Stocks pared their gains on Wednesday, as banks pulled back but investors remained hopeful that the worst may be over for the economy. Treasury Secretary Timothy Geithner told a Senate panel that financial markets are "starting to heal" and that a program to remove toxic assets from bank balance sheets would begin in the next six weeks. Read and listen to what experts had to say...
Sideways Correction May Disappoint Investors
Bruce McCain of Key Private Bank warned that contrary to the traditional downward movement, market corrections could also be sideways. “People looking for strong [downward] corrections may be disappointed and therefore may have a hard time struggling to catch up with the market as it begins to rise,” he said.

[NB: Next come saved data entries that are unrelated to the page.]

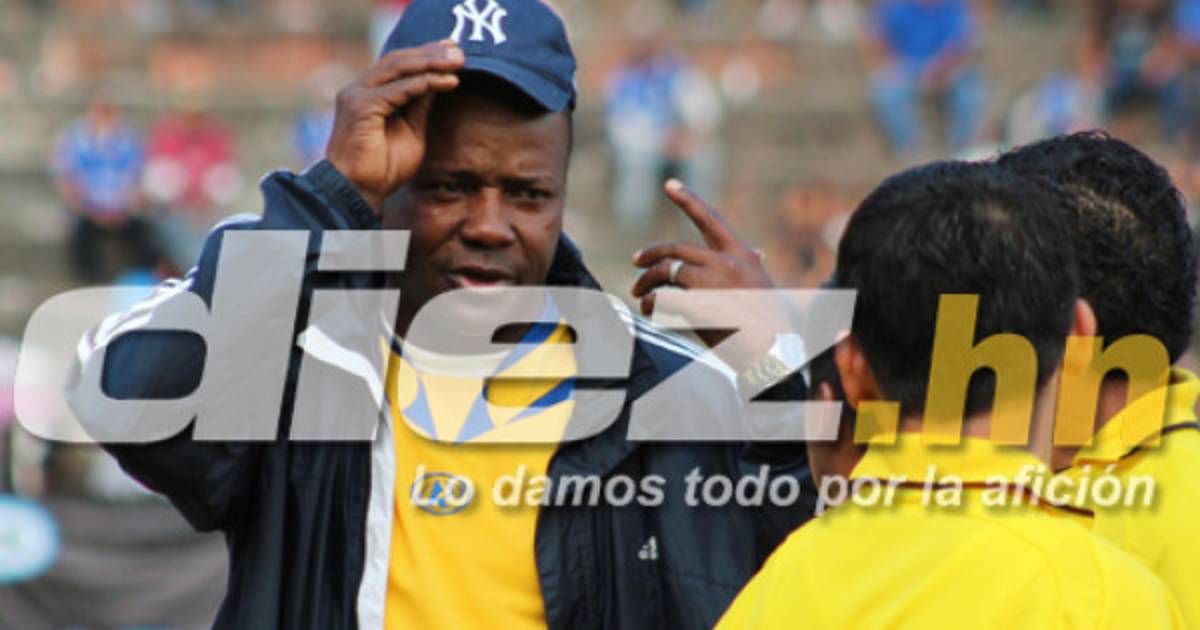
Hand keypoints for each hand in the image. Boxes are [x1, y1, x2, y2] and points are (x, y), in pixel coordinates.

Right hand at [325, 40, 464, 211]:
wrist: (357, 193)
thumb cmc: (382, 170)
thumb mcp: (411, 131)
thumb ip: (420, 106)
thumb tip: (439, 80)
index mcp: (368, 94)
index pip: (398, 65)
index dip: (426, 55)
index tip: (453, 51)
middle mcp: (358, 90)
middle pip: (398, 60)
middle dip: (431, 53)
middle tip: (460, 51)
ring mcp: (356, 96)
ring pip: (399, 68)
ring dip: (431, 62)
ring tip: (458, 61)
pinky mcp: (361, 107)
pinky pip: (399, 89)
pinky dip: (426, 83)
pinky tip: (448, 81)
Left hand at [632, 179, 772, 312]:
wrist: (771, 352)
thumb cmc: (769, 321)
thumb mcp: (763, 284)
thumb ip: (752, 265)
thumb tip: (757, 251)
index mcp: (741, 255)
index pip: (710, 219)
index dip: (688, 199)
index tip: (669, 184)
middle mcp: (725, 262)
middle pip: (676, 249)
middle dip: (651, 255)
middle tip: (636, 262)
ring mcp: (711, 282)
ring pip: (666, 271)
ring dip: (646, 282)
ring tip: (639, 294)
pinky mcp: (697, 303)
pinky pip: (662, 297)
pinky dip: (650, 303)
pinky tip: (648, 309)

Significant Market Pullback in Six Months
Stephen Koukoulas of TD Securities said with housing starts at an all-time low and increasing unemployment rates, he still sees a lot of pessimism in the economy. “Our hunch is that the stock market will have a significant pullback in the next six months.” He said government bond yields are an attractive alternative for a safe haven.
GE CEO Supports Cap-and-Trade Energy Approach
There are a number of indicators showing signs of stabilization, said Jeff Immelt, CEO of General Electric . “The demand for commercial lending in small businesses has grown dramatically…I see that as a generally positive sign,” he said. He also supported the cap-and-trade approach to energy, saying it’s the “most effective way to create a market.”
(Editor's note: GE is the parent company of CNBC.)
Gov’t Program Starting to Work
The government’s program is really starting to have a positive effect, said Robert Wolf of UBS Group Americas. “The Fed, the Treasury and the FDIC brought stability in the markets,” he said. Although he doesn’t expect a market recovery until the end of 2009, “we now have some nice foundation to start one.”